Also schlug sie die Decke zurück und schwang die Beine auf den Boden. Sie stützte ihre Ellenbogen auf die Knie, vergrub ihr Gesicht in den Händen und dachte an Franks unwürdiges Verhalten.
»Was für ein Armleuchter!«, murmelte sie, als sie sich die Augen rieb. Vom Bett aus ging sie zum dreiteiligen Kleiderschrank, in dessen Mitte ein mannshoher Spiegel eingelassen war. Erschrocken stellte sie fest, wie gerädert sie aussah. Vielleicht half ausgedehntes Duschen gegen ihren Zombielook.
Eine knappe Stunde später tauchte sie in dem noch ruhigen Präsidium auf. Die hektische Betriebsamkeit setzte meist erst ab acht Uhr ein. So konnte sie sich in Ruhe mit Zanders Laptop beschäftigen.
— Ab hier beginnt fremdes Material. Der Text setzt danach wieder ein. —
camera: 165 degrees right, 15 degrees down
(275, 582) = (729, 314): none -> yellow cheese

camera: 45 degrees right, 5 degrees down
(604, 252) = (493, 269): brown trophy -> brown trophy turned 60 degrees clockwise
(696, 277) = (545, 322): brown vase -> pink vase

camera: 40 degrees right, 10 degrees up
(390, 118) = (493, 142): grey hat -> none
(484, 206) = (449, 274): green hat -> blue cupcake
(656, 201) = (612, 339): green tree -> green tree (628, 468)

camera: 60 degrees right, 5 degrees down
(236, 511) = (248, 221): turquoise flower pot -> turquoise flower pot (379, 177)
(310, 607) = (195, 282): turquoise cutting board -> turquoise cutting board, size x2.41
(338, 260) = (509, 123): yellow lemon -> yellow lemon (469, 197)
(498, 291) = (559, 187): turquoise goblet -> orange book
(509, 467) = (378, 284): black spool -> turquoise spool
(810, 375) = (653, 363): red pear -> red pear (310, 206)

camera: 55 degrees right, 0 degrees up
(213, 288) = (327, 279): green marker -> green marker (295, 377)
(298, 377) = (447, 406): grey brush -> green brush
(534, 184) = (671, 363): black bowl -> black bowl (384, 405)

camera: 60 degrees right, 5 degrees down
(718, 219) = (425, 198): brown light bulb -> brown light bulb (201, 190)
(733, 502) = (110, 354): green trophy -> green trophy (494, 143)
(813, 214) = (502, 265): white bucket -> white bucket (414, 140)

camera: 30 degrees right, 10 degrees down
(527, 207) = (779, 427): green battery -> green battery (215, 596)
Anja klappte den Computer auf und startete ihn. Der Desktop zeigte ihr nur wenige Programmsymbole an. Neben einigen Standards wie dem Papierkorb gab es das Logo eines Internetproviders, ein E-Mail-Programm, eine Software zum Abspielen von Filmen und ein Textverarbeitungsprogramm. Die Kommissarin klickte auf die Multimediasoftware, ohne einen auf der Festplatte gespeicherten Film zu finden. Danach rief Anja das Textverarbeitungsprogramm auf und überflog die Dokumente. Hinweise auf ein mörderisches Treiben entdeckte sie nicht. Gerade als sie das E-Mail-Programm öffnete, klingelte das Telefon.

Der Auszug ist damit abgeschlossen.